With a cry of triumph, Margot Dennison leaped at him and bore him down to the floor with her weight. He was still too dazed from the blow on his head to offer any resistance when her strong hands tugged at his belt and withdrew the m.g. gun. She got up with it, backing away from him quickly toward the rear bulkhead as the ship seemed to go into a smooth glide which could be felt within it. Vardin stood alongside Ramsey, a hand to her mouth in horror. Ramsey got up slowly.

“Stay where you are!” Margot cried, pointing the m.g. gun at him. “I’ll kill you if I have to. I’ll kill you, Ramsey, I mean it.”

Ramsey did not move.

“So you knew about my father,” Margot challenged him.

“Yeah. So what?”

“And this shoal in hyper-space is a world, isn’t it?”

Ramsey nodded. “I think so.”

“O.K. Sit down at the controls, Ramsey. That’s right. Don’t try anything.”

Ramsey was seated in the pilot chair again. His head was still whirling but his strength had returned. He wondered if he could chance rushing her but told himself she meant what she said. She would kill him in cold blood if she had to.

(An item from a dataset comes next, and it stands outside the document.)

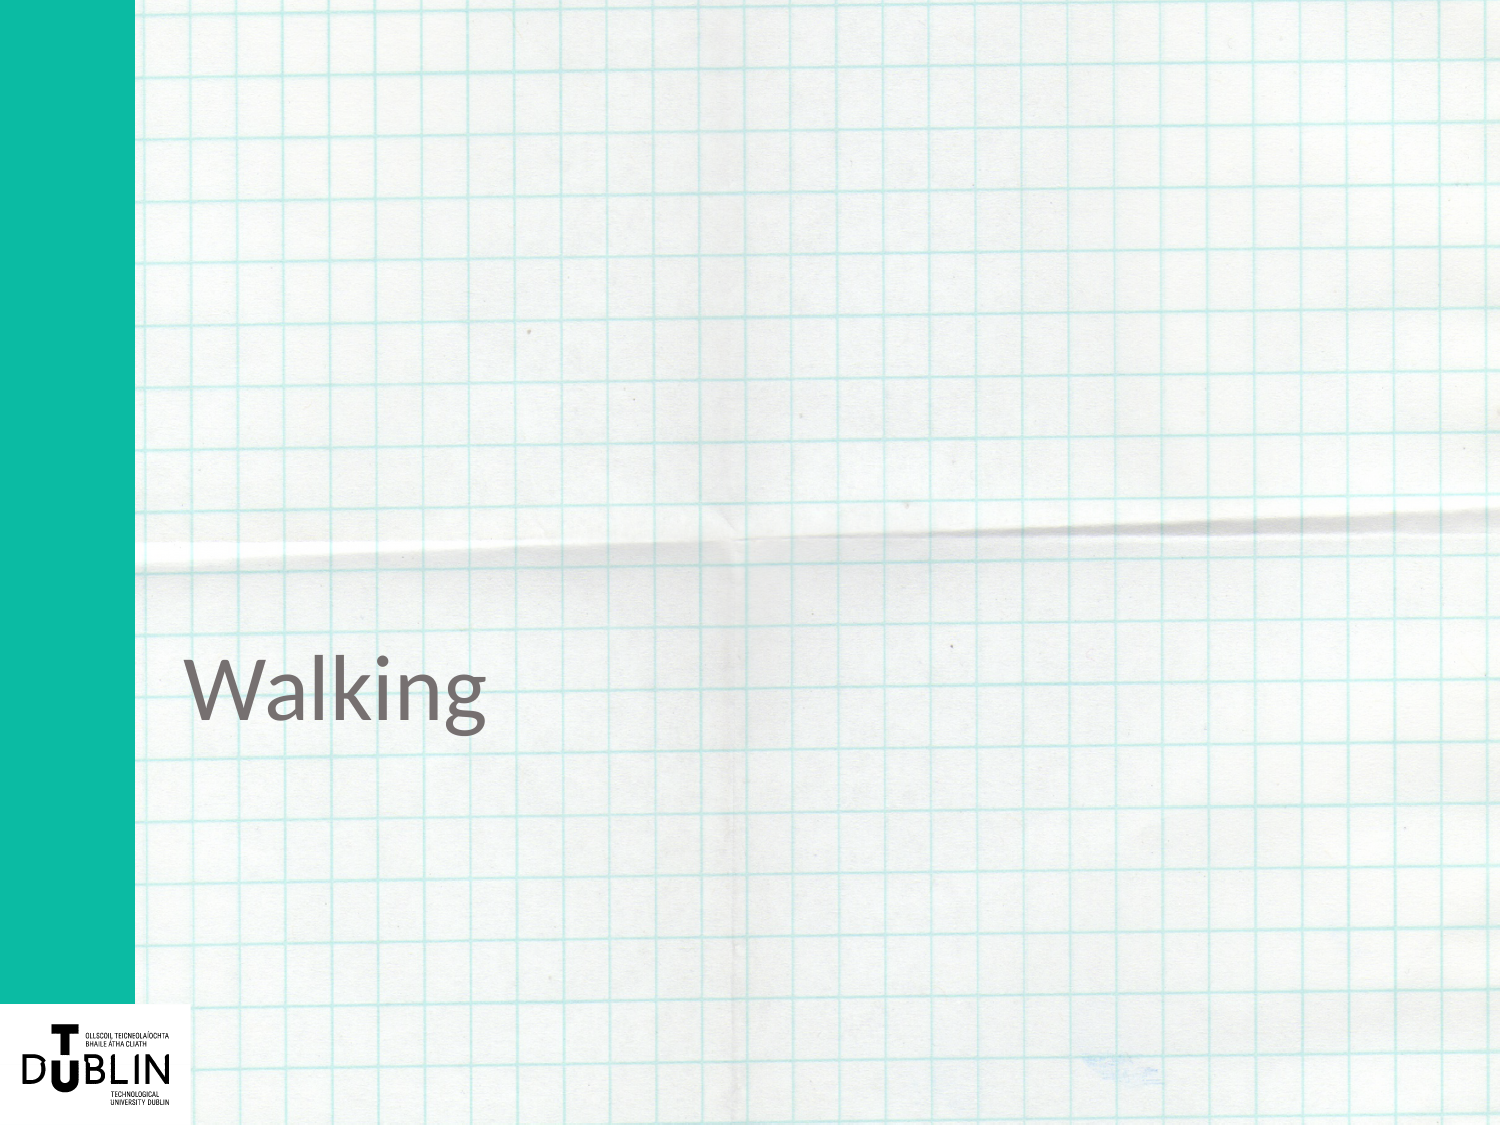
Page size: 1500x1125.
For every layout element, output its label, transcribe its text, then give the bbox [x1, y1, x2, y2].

title Walking [168, 280, 1397, 749]
picture [0, 0, 1500, 1125]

“Bring the Enterprise down on that world, Ramsey.”

He sat there and stubbornly shook his head. “Margot, you’ll be meddling with a power beyond human understanding.”

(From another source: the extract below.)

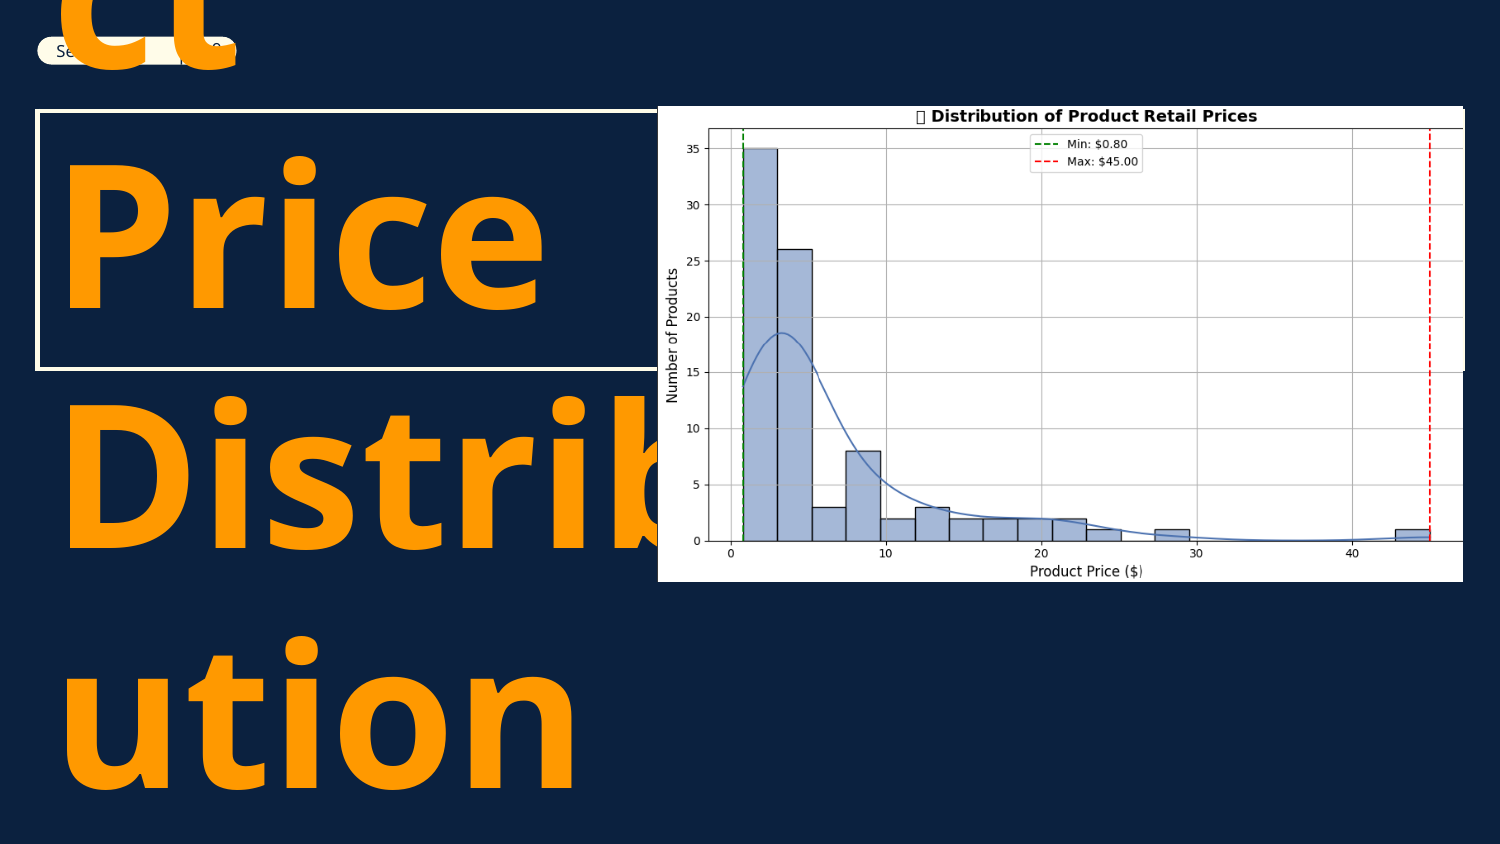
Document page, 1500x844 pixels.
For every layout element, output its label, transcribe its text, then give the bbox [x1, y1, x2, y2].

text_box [37, 36, 237, 65]
picture [656, 106, 1463, 582]
title Product Price Distribution [37, 137, 651, 320]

“Rubbish! You read my father’s letter, didn’t you? That fear’s been implanted in your genes. It’s part of the heredity of our people. It’s rubbish. Bring the ship down.”

Still Ramsey did not move. Vardin looked from him to Margot Dennison and back again with horror in her eyes.

“I’ll count three,” Margot said. “Then I’ll shoot the Vegan girl. Do you understand?”

Ramsey’s face went white.

“One,” Margot said.

Vardin stared at him beseechingly.

Ramsey said: “All right, Margot. All right.”

Five minutes later, subjective time, the Enterprise landed with a lurch.

That they had reached a world in hyper-space there could be no doubt. But outside the portholes of the little freighter was only the murky grayness of the timeless hyper-space continuum.

“They’ve gone down, sir!” Ramar Chind cried.

Garr Symm nodded. For the first time he was really nervous. He wondered about the Dennison letter. Could his fear be attributed to ancestral memory, as Dennison had indicated? Was it really baseless — this crawling, cold-fingered hand of fear on his spine?

There was no physical barrier. The Enterprise had established that fact. Then was there a barrier which Garr Symm, along with all humanoids, had somehow inherited?

A barrier of stark terror, subjective and unfounded on fact?

And beyond it — what?

Power to chain the universe...

Think, Garr Symm told himself. You’ve got to be rational. You’re a scientist. You’ve been trained as a scientist. This is their barrier, erected against you, against all humanoids, a million years ago. It isn’t real. It’s all in your mind.